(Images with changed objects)
--
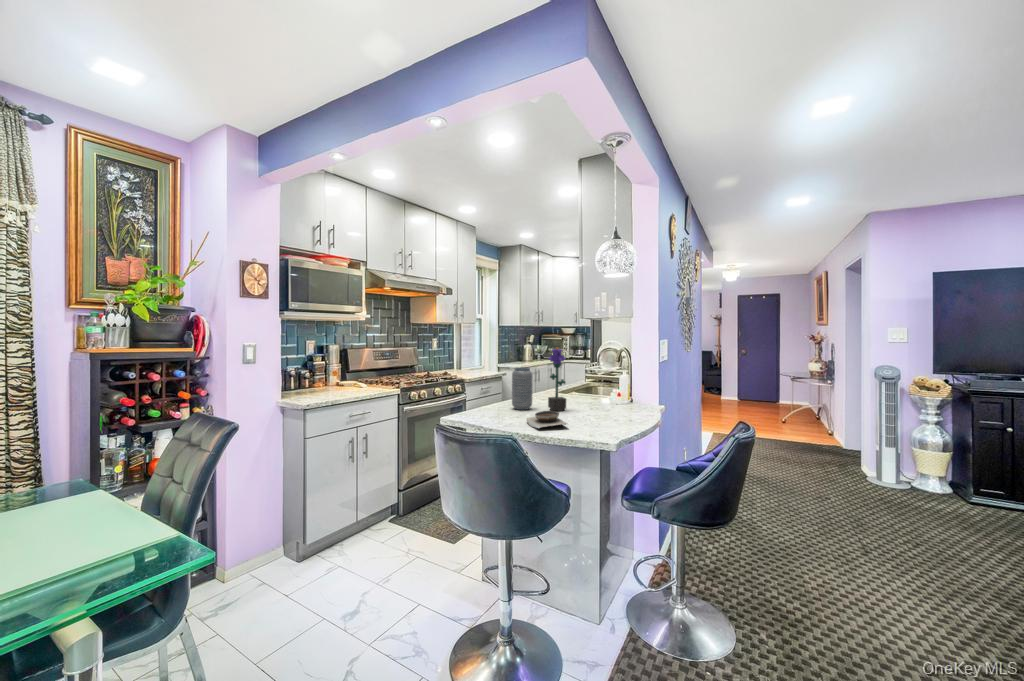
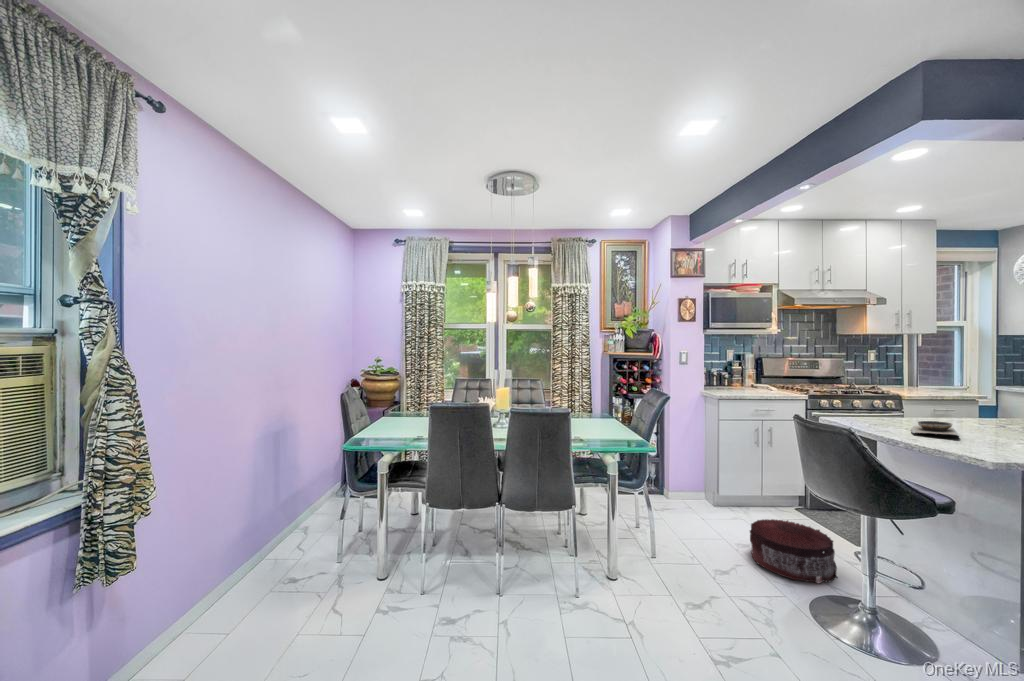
potted flower: present [548,347,566,411] -> none [969,359,1000,431]
vase: present [512,367,533,410] -> none [917,379,948,423]
pouf: none [362,550,458,640] -> present [750,519,838,584]

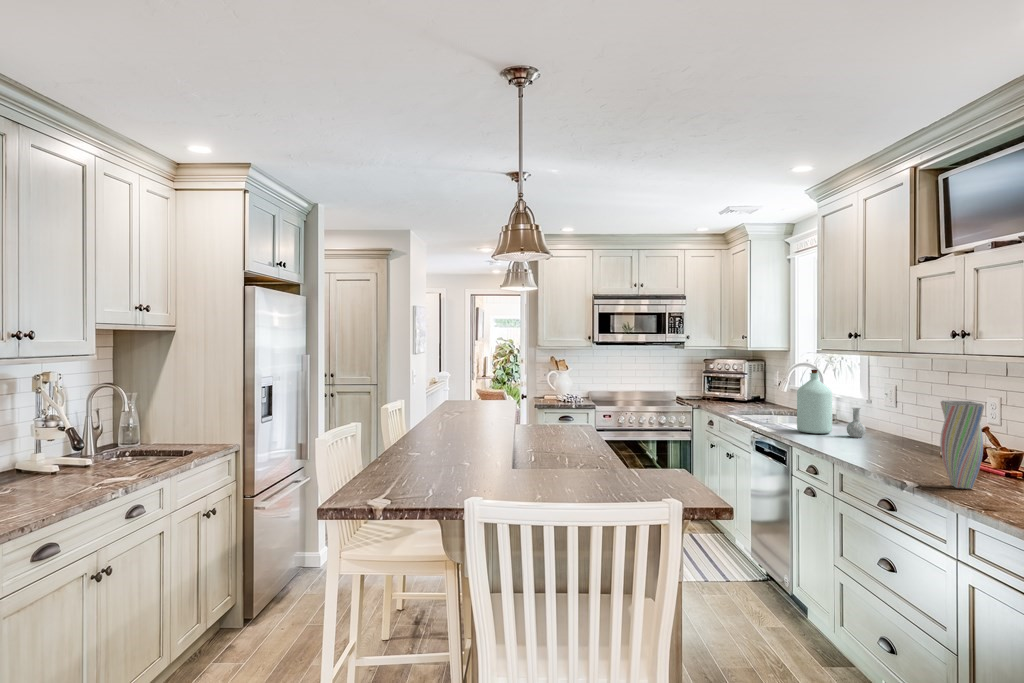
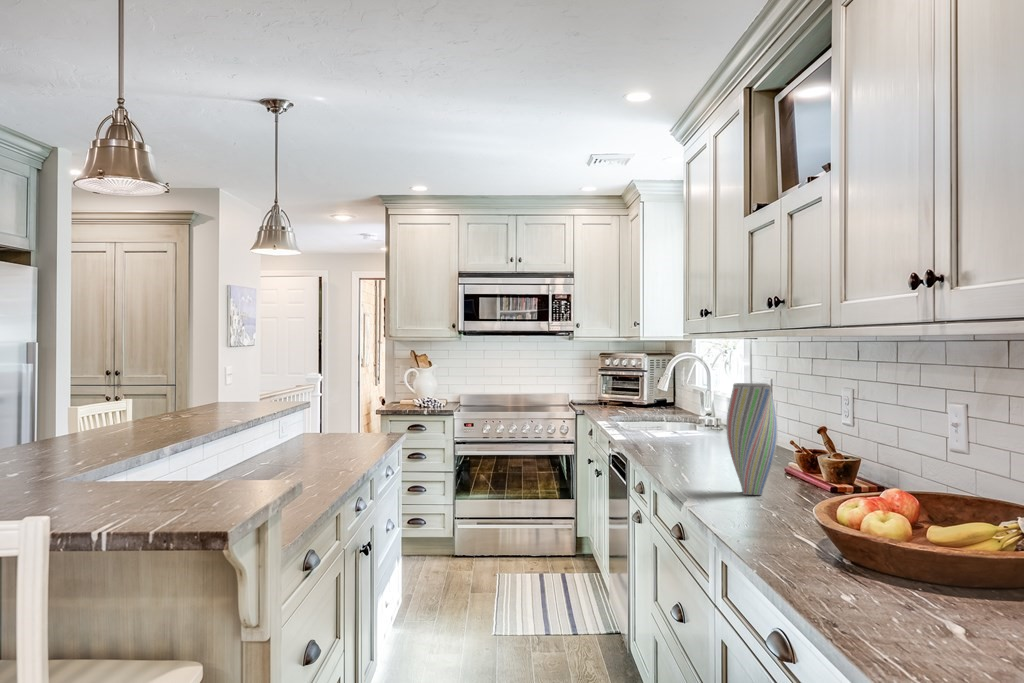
bottle: present [797,370,866,438] -> none [654,358,729,443]

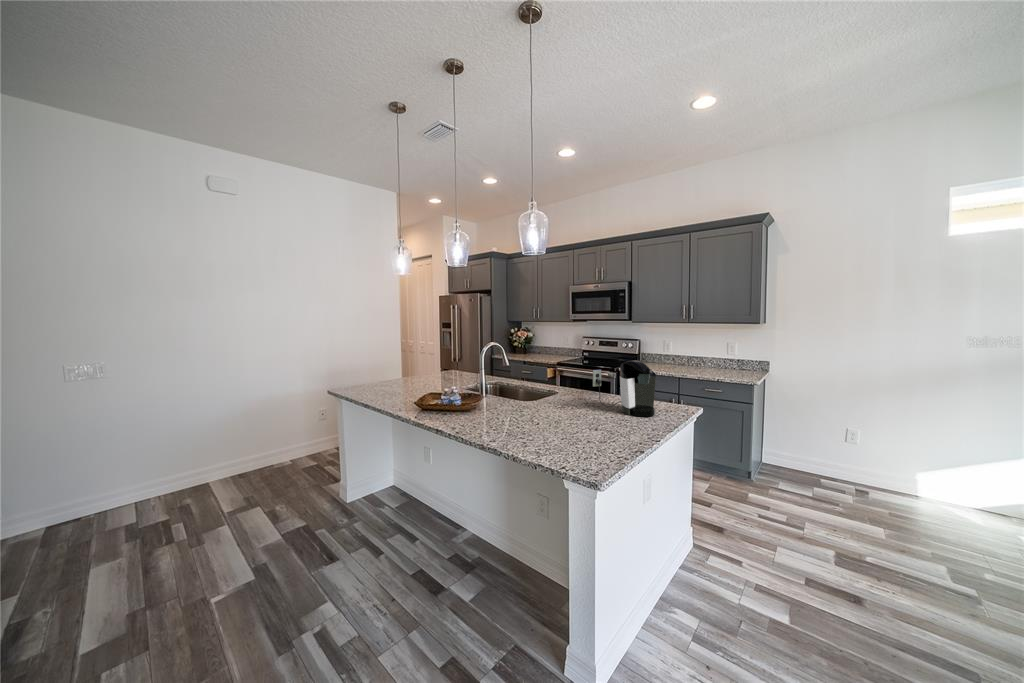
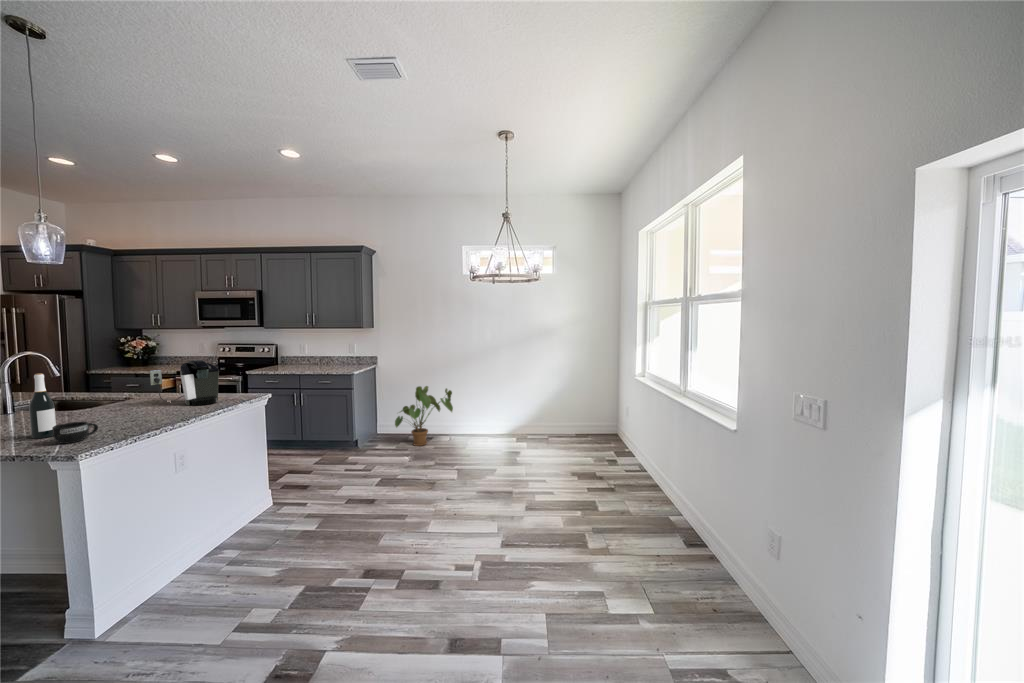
wine bottle: none [532,373,551,446] -> present [29,373,56,439]
house plant: none [809,410,930,501] -> present [395,386,453,446]
mug: none [561,435,595,463] -> present [53,422,98,444]

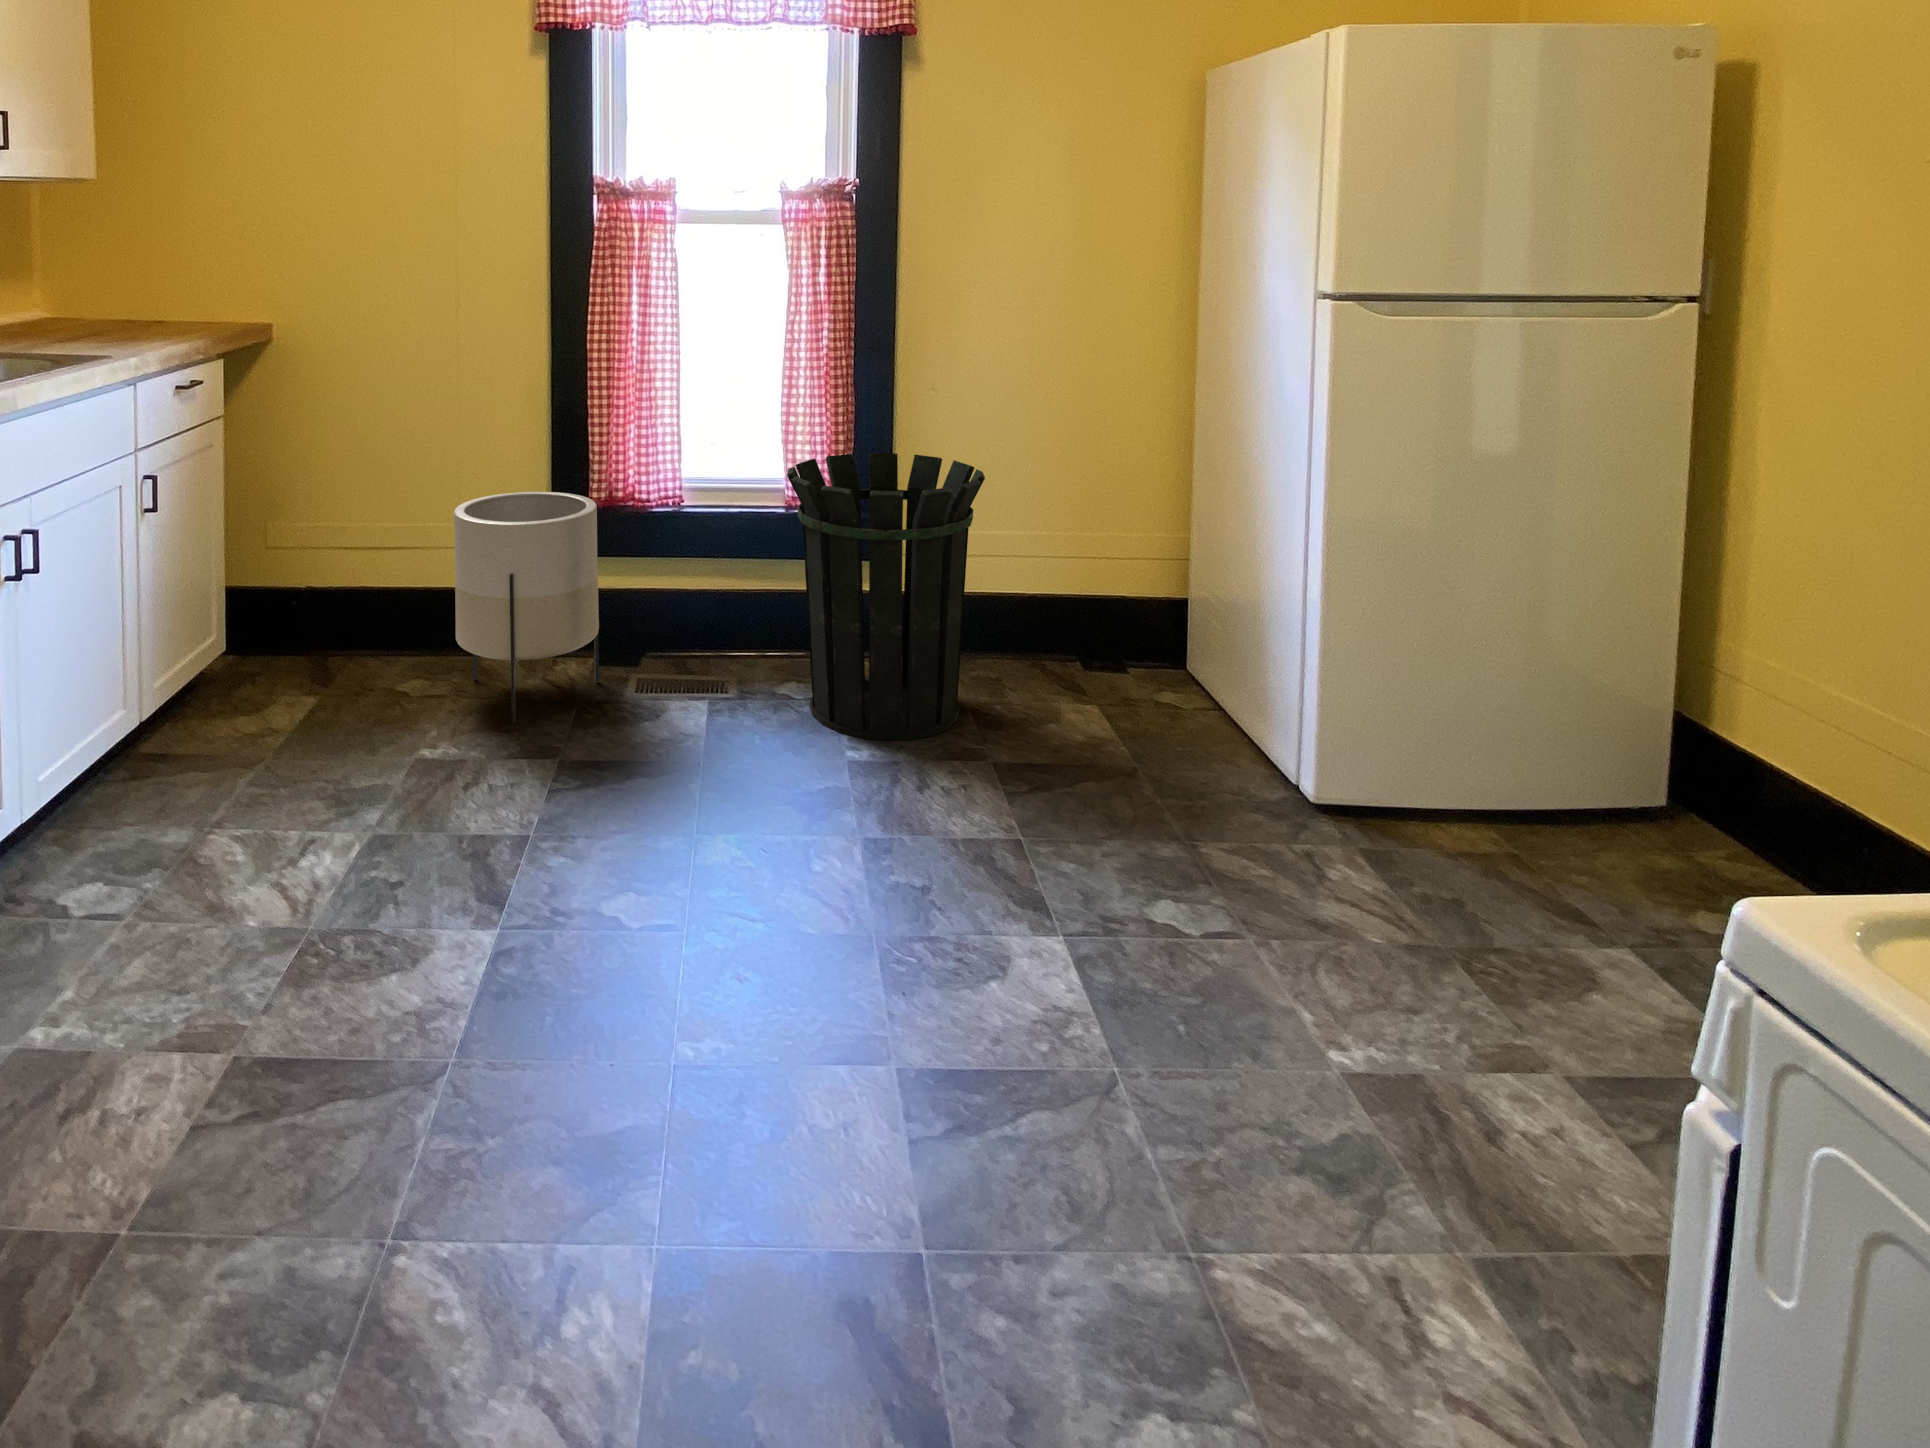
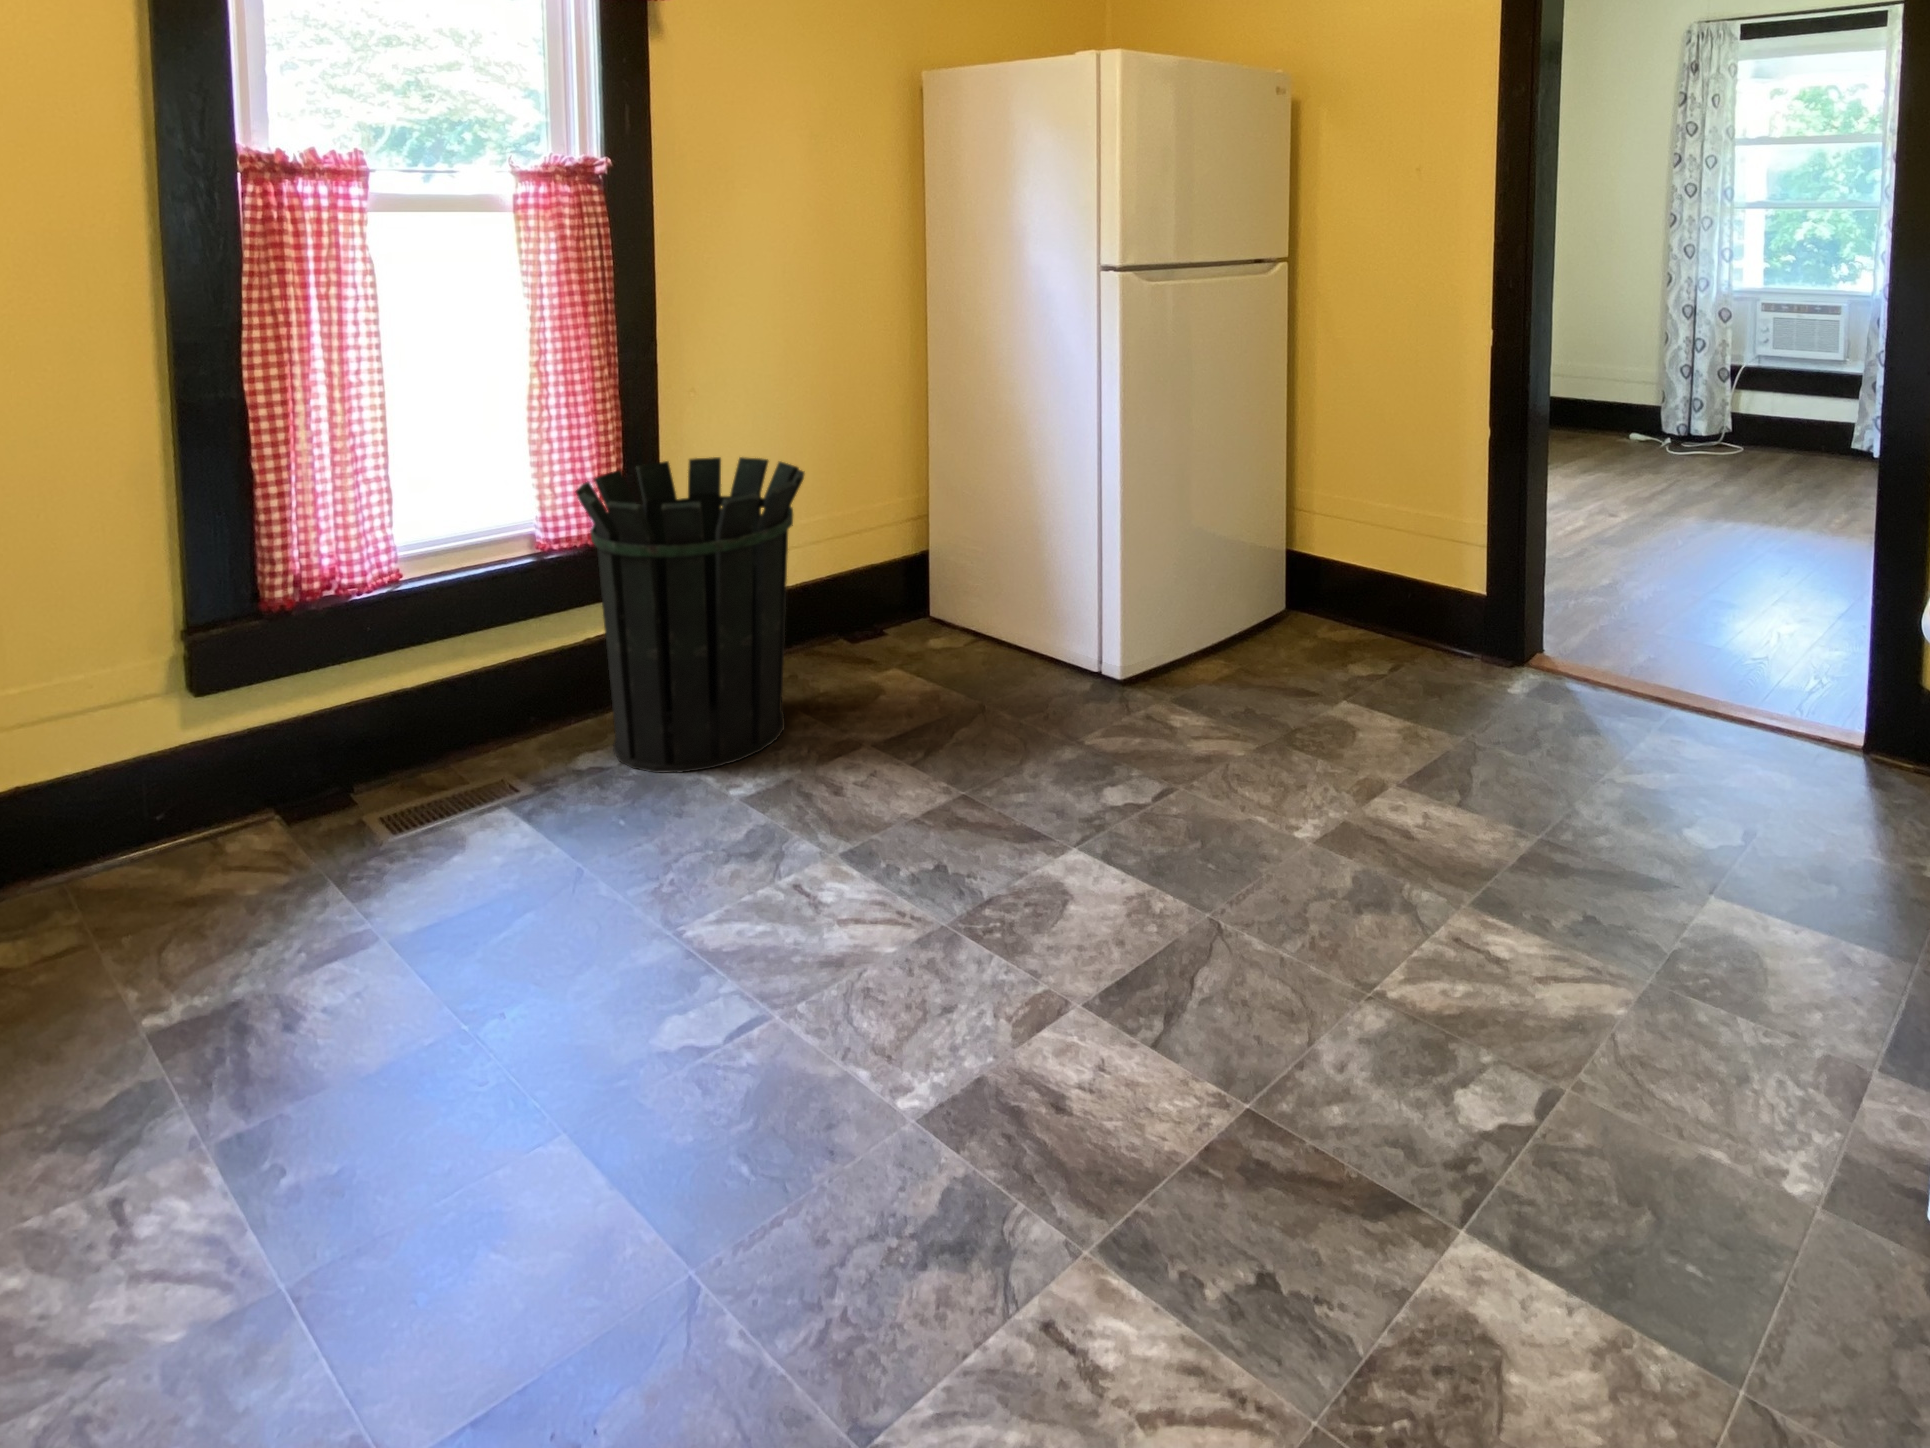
planter: present [454,492,599,724] -> none [40,592,318,936]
--
:: Request ::
Pictures are not part of the copy. Output only the lines from the one with "house plant: none" through the final line of the records, exactly as given.

:: Response area ::
house plant: none [809,410,930,501] -> present [395,386,453,446]
mug: none [561,435,595,463] -> present [53,422,98,444]

planter: present [454,492,599,724] -> none [40,592,318,936]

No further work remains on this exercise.